Sebagaimana lazimnya pembaharuan teknologi, internet
selain memberi manfaat juga menimbulkan ekses negatif dengan terbukanya peluang
penyalahgunaan teknologi tersebut. Hal itu terjadi pula untuk data dan
informasi yang dikerjakan secara elektronik. Dalam jaringan komputer seperti
internet, masalah kriminalitas menjadi semakin kompleks karena ruang lingkupnya
yang luas. Kriminalitas di internet atau cybercrime pada dasarnya adalah suatu
tindak pidana yang berkaitan dengan cyberspace, baik yang menyerang fasilitas
umum di dalam cyberspace ataupun kepemilikan pribadi. Salah satu versi jenis kejahatan
di internet yaitu carding,yang termasuk dalam motif kriminal yang
berpotensi menimbulkan kerugian bahkan perang informasi.
Pengertian
Carding
Carding adalah berbelanja menggunakan nomor dan identitas kartu
kredit orang lain, yang diperoleh secara ilegal, biasanya dengan mencuri data
di internet. Sebutan pelakunya adalah Carder. Sebutan lain untuk kejahatan
jenis ini adalah cyberfroud alias penipuan di dunia maya. Menurut riset Clear
Commerce Inc, perusahaan teknologi informasi yang berbasis di Texas – AS ,
Indonesia memiliki carder terbanyak kedua di dunia setelah Ukrania. Sebanyak 20
persen transaksi melalui internet dari Indonesia adalah hasil carding.

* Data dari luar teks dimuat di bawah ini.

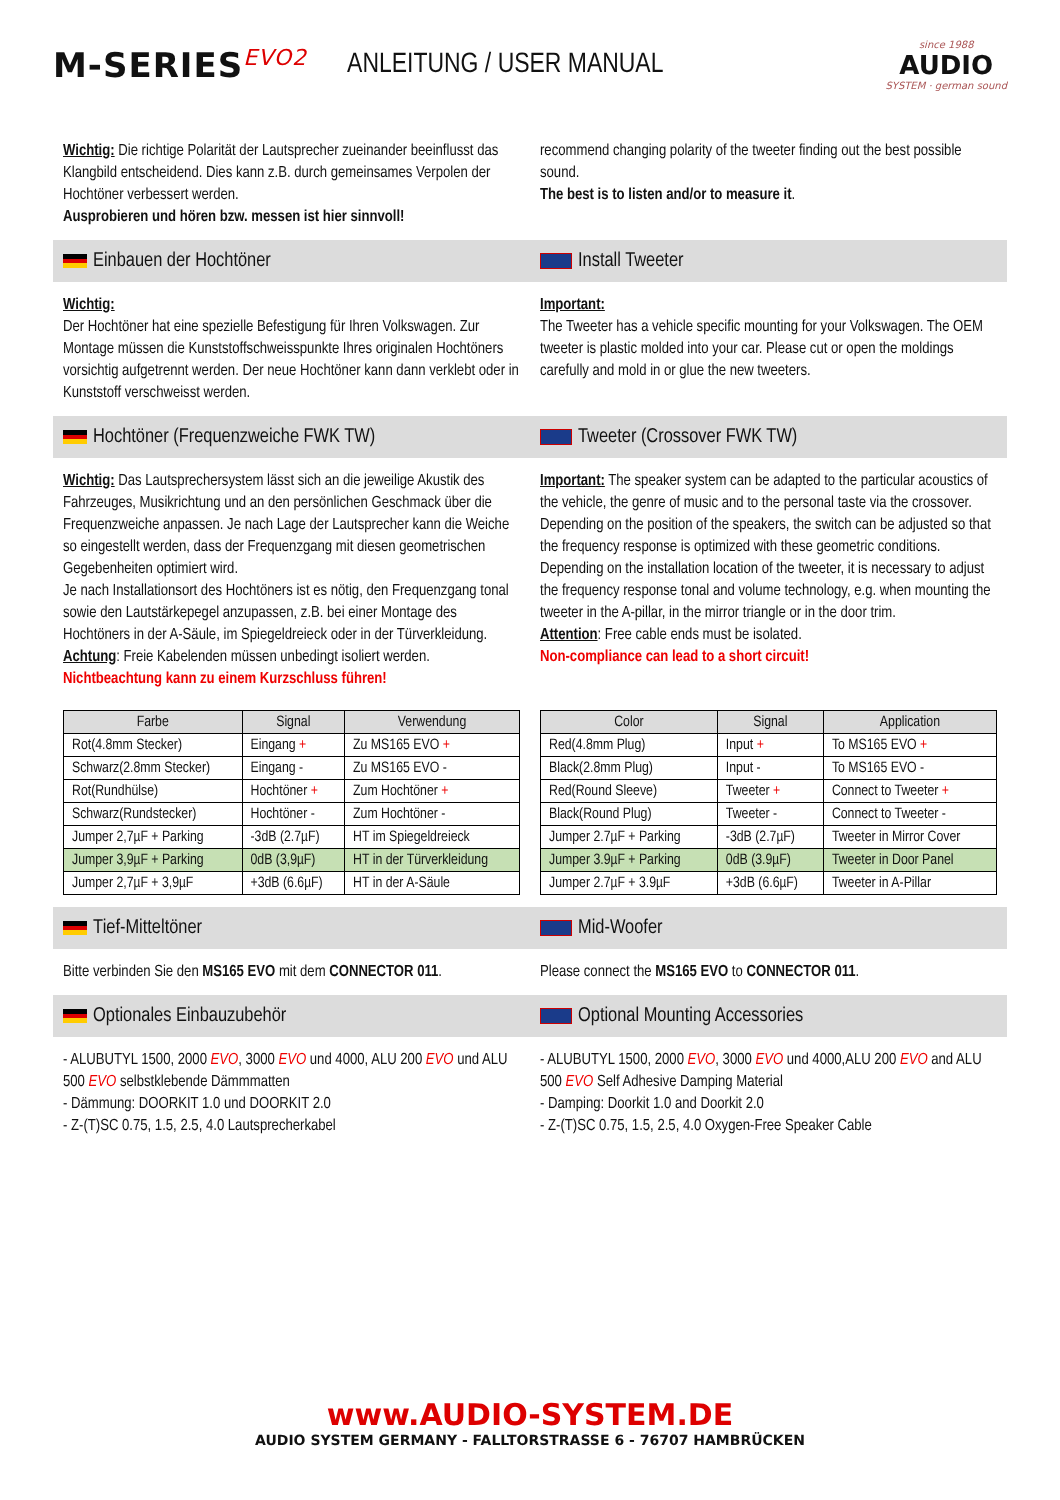M-SERIES<sup>EVO2</sup>
ANLEITUNG / USER MANUAL
since 1988
AUDIO
SYSTEM · german sound
Wichtig: Die richtige Polarität der Lautsprecher zueinander beeinflusst das Klangbild entscheidend. Dies kann z.B. durch gemeinsames Verpolen der Hochtöner verbessert werden.
Ausprobieren und hören bzw. messen ist hier sinnvoll!
recommend changing polarity of the tweeter finding out the best possible sound.
The best is to listen and/or to measure it.
Einbauen der Hochtöner Install Tweeter
Wichtig:
Der Hochtöner hat eine spezielle Befestigung für Ihren Volkswagen. Zur Montage müssen die Kunststoffschweisspunkte Ihres originalen Hochtöners vorsichtig aufgetrennt werden. Der neue Hochtöner kann dann verklebt oder in Kunststoff verschweisst werden.
Important:
The Tweeter has a vehicle specific mounting for your Volkswagen. The OEM tweeter is plastic molded into your car. Please cut or open the moldings carefully and mold in or glue the new tweeters.
Hochtöner (Frequenzweiche FWK TW)
Tweeter (Crossover FWK TW)
Wichtig: Das Lautsprechersystem lässt sich an die jeweilige Akustik des Fahrzeuges, Musikrichtung und an den persönlichen Geschmack über die Frequenzweiche anpassen. Je nach Lage der Lautsprecher kann die Weiche so eingestellt werden, dass der Frequenzgang mit diesen geometrischen Gegebenheiten optimiert wird.
Je nach Installationsort des Hochtöners ist es nötig, den Frequenzgang tonal sowie den Lautstärkepegel anzupassen, z.B. bei einer Montage des Hochtöners in der A-Säule, im Spiegeldreieck oder in der Türverkleidung.
Achtung: Freie Kabelenden müssen unbedingt isoliert werden.
Nichtbeachtung kann zu einem Kurzschluss führen!
Important: The speaker system can be adapted to the particular acoustics of the vehicle, the genre of music and to the personal taste via the crossover. Depending on the position of the speakers, the switch can be adjusted so that the frequency response is optimized with these geometric conditions. Depending on the installation location of the tweeter, it is necessary to adjust the frequency response tonal and volume technology, e.g. when mounting the tweeter in the A-pillar, in the mirror triangle or in the door trim.
Attention: Free cable ends must be isolated.
Non-compliance can lead to a short circuit!
| Farbe | Signal | Verwendung |
| --- | --- | --- |
| Rot(4.8mm Stecker) | Eingang + | Zu MS165 EVO + |
| Schwarz(2.8mm Stecker) | Eingang - | Zu MS165 EVO - |
| Rot(Rundhülse) | Hochtöner + | Zum Hochtöner + |
| Schwarz(Rundstecker) | Hochtöner - | Zum Hochtöner - |
| Jumper 2,7µF + Parking | -3dB (2.7µF) | HT im Spiegeldreieck |
| Jumper 3,9µF + Parking | 0dB (3,9µF) | HT in der Türverkleidung |
| Jumper 2,7µF + 3,9µF | +3dB (6.6µF) | HT in der A-Säule |
| Color | Signal | Application |
| --- | --- | --- |
| Red(4.8mm Plug) | Input + | To MS165 EVO + |
| Black(2.8mm Plug) | Input - | To MS165 EVO - |
| Red(Round Sleeve) | Tweeter + | Connect to Tweeter + |
| Black(Round Plug) | Tweeter - | Connect to Tweeter - |
| Jumper 2.7µF + Parking | -3dB (2.7µF) | Tweeter in Mirror Cover |
| Jumper 3.9µF + Parking | 0dB (3.9µF) | Tweeter in Door Panel |
| Jumper 2.7µF + 3.9µF | +3dB (6.6µF) | Tweeter in A-Pillar |
Tief-Mitteltöner Mid-Woofer
Bitte verbinden Sie den MS165 EVO mit dem CONNECTOR 011.
Please connect the MS165 EVO to CONNECTOR 011.
Optionales Einbauzubehör Optional Mounting Accessories
- ALUBUTYL 1500, 2000 EVO, 3000 EVO und 4000, ALU 200 EVO und ALU 500 EVO selbstklebende Dämmmatten
- Dämmung: DOORKIT 1.0 und DOORKIT 2.0
- Z-(T)SC 0.75, 1.5, 2.5, 4.0 Lautsprecherkabel
- ALUBUTYL 1500, 2000 EVO, 3000 EVO und 4000,ALU 200 EVO and ALU 500 EVO Self Adhesive Damping Material
- Damping: Doorkit 1.0 and Doorkit 2.0
- Z-(T)SC 0.75, 1.5, 2.5, 4.0 Oxygen-Free Speaker Cable
www.AUDIO-SYSTEM.DE
AUDIO SYSTEM GERMANY - FALLTORSTRASSE 6 - 76707 HAMBRÜCKEN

Akibatnya, banyak situs belanja online yang memblokir IP atau internet protocol
(alamat komputer internet) asal Indonesia. Kalau kita belanja online, formulir
pembelian online shop tidak mencantumkan nama negara Indonesia. Artinya
konsumen Indonesia tidak diperbolehkan belanja di situs itu.
Menurut pengamatan ICT Watch, lembaga yang mengamati dunia
internet di Indonesia, para carder kini beroperasi semakin jauh, dengan
melakukan penipuan melalui ruang-ruang chatting di mIRC. Caranya para carder menawarkan
barang-barang seolah-olah hasil carding-nya dengan harga murah di channel.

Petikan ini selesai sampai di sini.